In connection with the Offering, Delavaco Group has been appointed as a special advisor to the Company.
The remaining portion of the raise is comprised of a 5-year, $25 million term loan with WFCU Credit Union (“WFCU”) bearing interest at 3.95% and a 15-year amortization (“Debt Financing”). The facility will be entered into on May 9, 2017. The term loan is secured by a first charge on the Company’s real estate holdings, a first position on a general security agreement, certain cash security and an assignment of fire insurance to the lender.
Aphria Inc., one of Canada’s lowest cost producers, produces, supplies and sells medical cannabis. Located in Leamington, Ontario, the greenhouse capital of Canada. Aphria is truly powered by sunlight, allowing for the most natural growing conditions available. We are committed to providing pharma-grade medical cannabis, superior patient care while balancing patient economics and returns to shareholders. We are the first public licensed producer to report positive cash flow from operations and the first to report positive earnings in consecutive quarters.

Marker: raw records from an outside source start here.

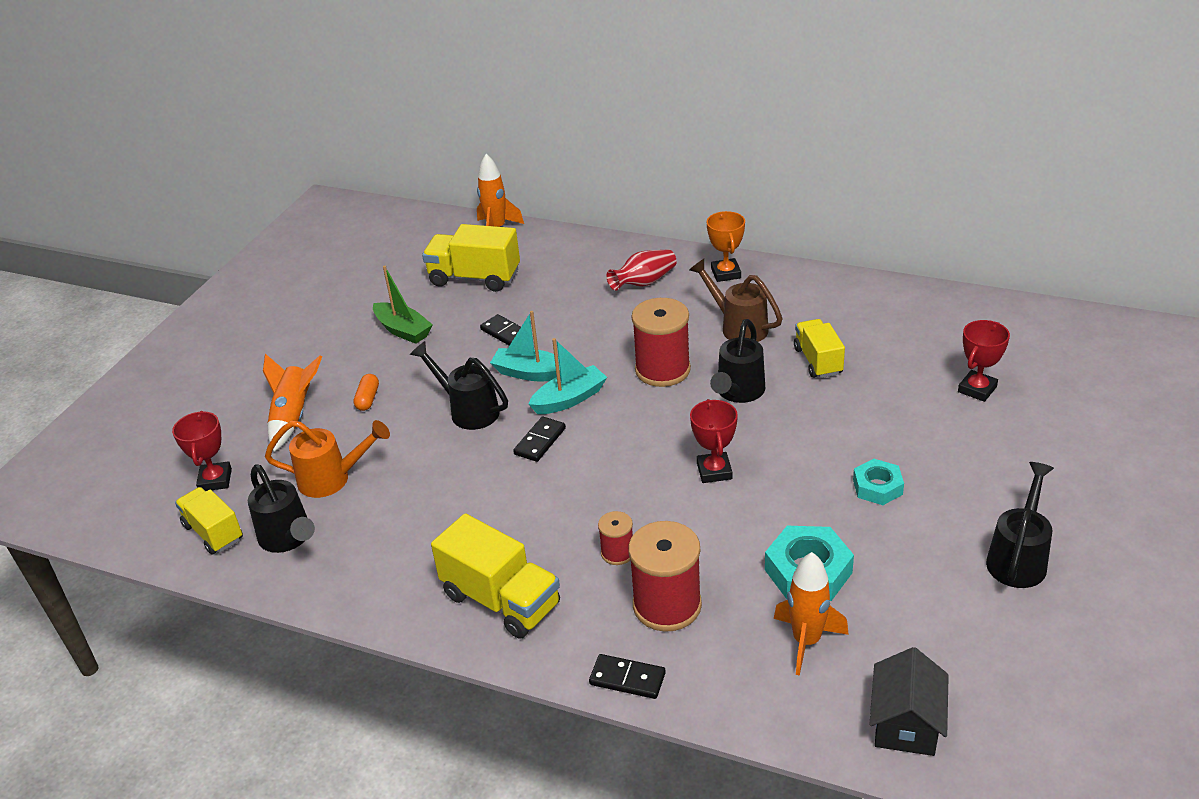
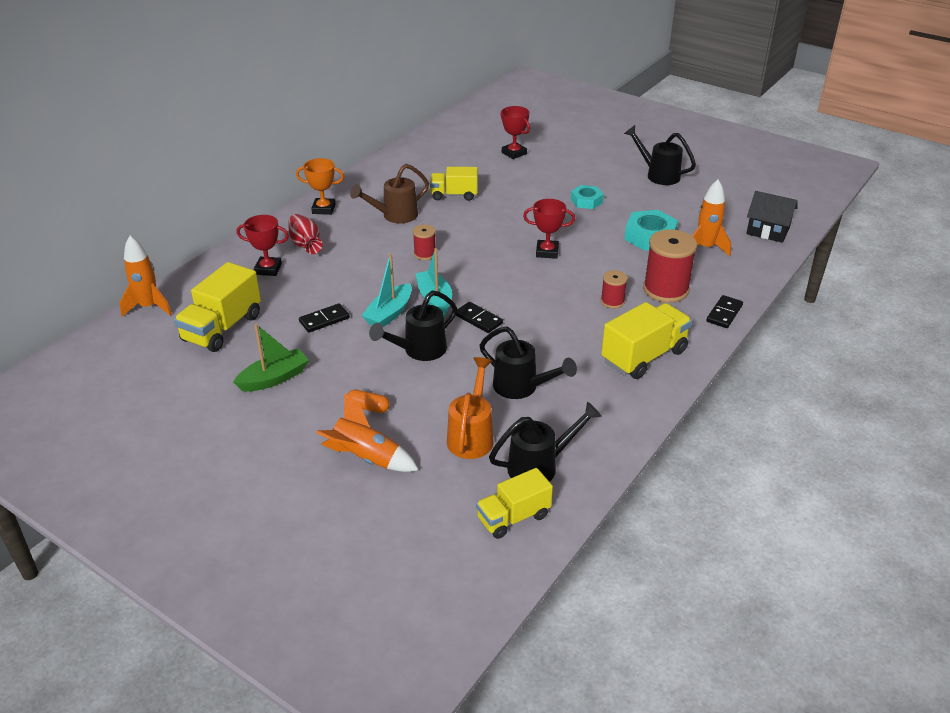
camera: 80 degrees left, 0 degrees up
red trophy [172,411,232,491] -> red trophy moved to [237,215,289,276]
red spool [631,298,691,387] -> red spool [413,224,436,260], size x0.52
black watering can [710,319,765,403] -> black watering can moved to [480,326,577,399]

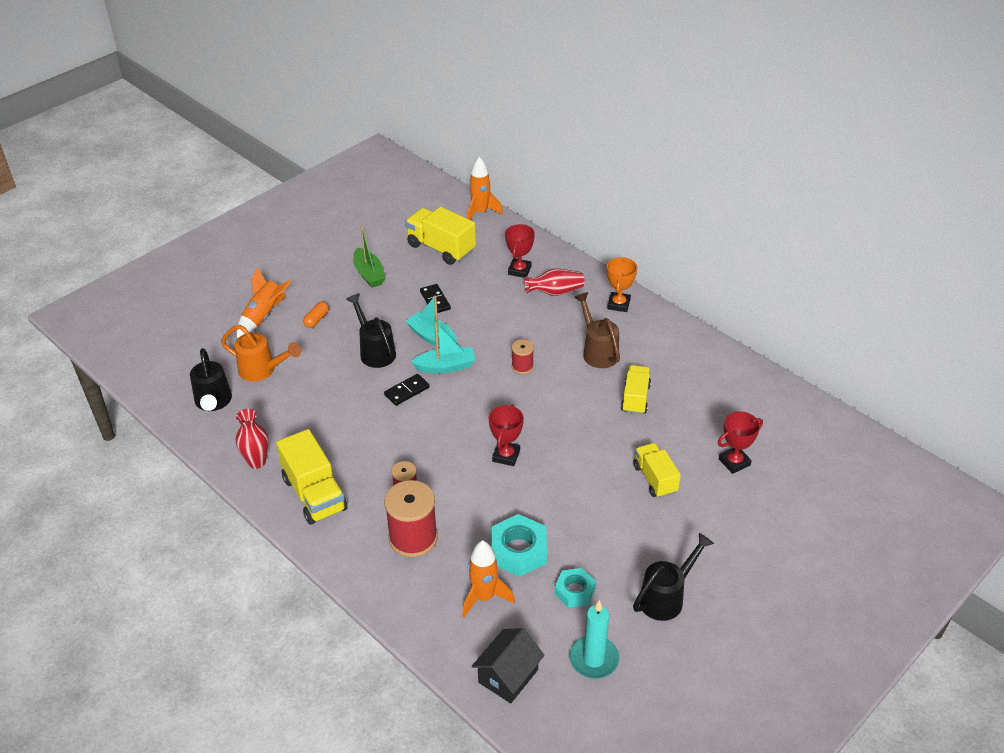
camera: 100 degrees right, 5 degrees up
yellow truck [476,468,553,539] -> yellow truck moved to [633,443,681,498]
black watering can [480,326,577,399] -> none
turquoise nut [571,185,604,209] -> turquoise nut moved to [555,568,596,608]
black domino [706,295,743,328] -> none
none -> red vase [236,409,268,469]
none -> turquoise candle [569,600,619,679]

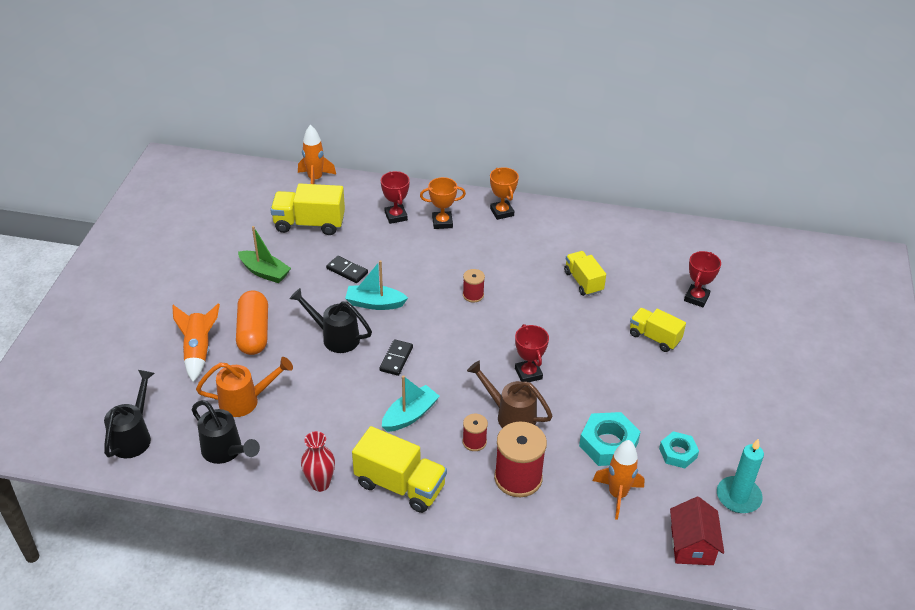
camera: 35 degrees left, 0 degrees up
orange capsule [303,302,329,328] -> orange capsule [236,291,268,355], size x2.13
turquoise boat [411,322,475,373] -> turquoise boat moved to [382,375,440,432]
black house [472,628,545,703] -> red house [670,497,724,565]
red vase [524,268,585,296] -> orange trophy [420,177,466,229]
brown watering can [574,292,620,368] -> brown watering can moved to [467,361,553,428]
black watering can [633,533,714,621] -> black watering can moved to [104,370,155,458]

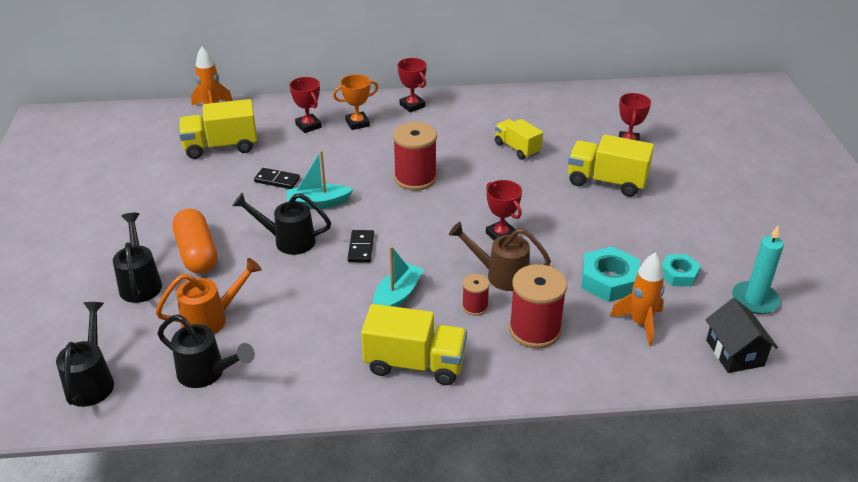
camera: 15 degrees left, 5 degrees down
orange rocket [172,304,220,382] -> black watering can [113,213,162,303]
green boat [238,226,291,283] -> none
red vase [301,431,335,492] -> none
red spool [463,269,485,303] -> red spool [393,122,437,191], size x1.93
orange trophy [490,167,519,220] -> red trophy [397,58,427,113]
yellow truck [630,308,686,352] -> yellow truck [568,135,654,197], size x1.52
red house [670,497,724,565] -> black house [705,298,778,373]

We Have a Good Thing Growing.
For more information, visit www.aphria.com.
For further information about Aphria:
President & CEO
CAUTIONARY NOTE REGARDING FORWARD-LOOKING STATEMENTS: Certain information in this news release constitutes forward-looking statements under applicable securities laws. Any statements that are contained in this news release that are not statements of historical fact may be deemed to be forward-looking statements. Forward looking statements are often identified by terms such as “may”, “should”, “anticipate”, “expect”, “potential”, “believe”, “intend” or the negative of these terms and imilar expressions. Forward-looking statements in this news release include, but are not limited to, statements with respect to internal expectations, estimated margins, completion of the Debt Financing, timing for completion of final TSX approval, expectations for future growing capacity and costs, the completion of any capital project or expansions, any commentary related to the legalization of marijuana and the timing related thereto, expectations of Health Canada approvals and expectations with respect to future production costs. Forward-looking statements necessarily involve known and unknown risks, including, without limitation, risks associated with general economic conditions; adverse industry events; marketing costs; loss of markets; future legislative and regulatory developments involving medical marijuana; inability to access sufficient capital from internal and external sources, and/or inability to access sufficient capital on favourable terms; the medical marijuana industry in Canada generally, income tax and regulatory matters; the ability of Aphria to implement its business strategies; competition; crop failure; currency and interest rate fluctuations and other risks.
Readers are cautioned that the foregoing list is not exhaustive. Readers are further cautioned not to place undue reliance on forward-looking statements as there can be no assurance that the plans, intentions or expectations upon which they are placed will occur. Such information, although considered reasonable by management at the time of preparation, may prove to be incorrect and actual results may differ materially from those anticipated.
Forward-looking statements contained in this news release are expressly qualified by this cautionary statement.